RECORD EXCERPTS below:

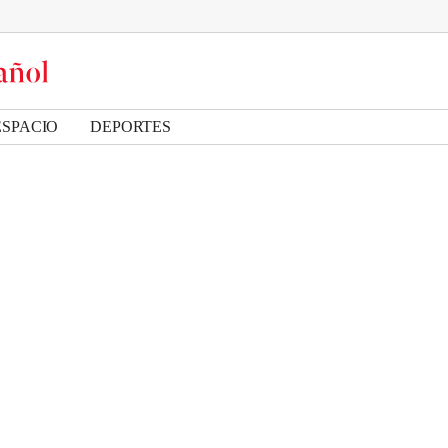
ESPACIO
DEPORTES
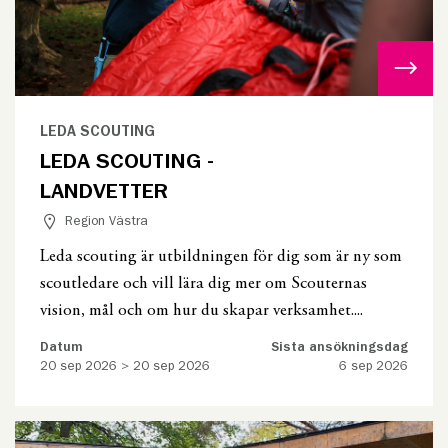
LEDA SCOUTING
LEDA SCOUTING -
LANDVETTER
Region Västra
Leda scouting är utbildningen för dig som är ny som
scoutledare och vill lära dig mer om Scouternas
vision, mål och om hur du skapar verksamhet....
Datum
Sista ansökningsdag
20 sep 2026 > 20 sep 2026
6 sep 2026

End of RECORD EXCERPTS.

YOUR INSTRUCTIONS — Omitting all images, print the listing exactly.

OUTPUT FOR THIS EXERCISE —
ESPACIO
DEPORTES
LEDA SCOUTING
LEDA SCOUTING -
LANDVETTER
Region Västra
Leda scouting är utbildningen för dig som är ny som
scoutledare och vill lära dig mer om Scouternas
vision, mål och om hur du skapar verksamhet....
Datum
Sista ansökningsdag
20 sep 2026 > 20 sep 2026
6 sep 2026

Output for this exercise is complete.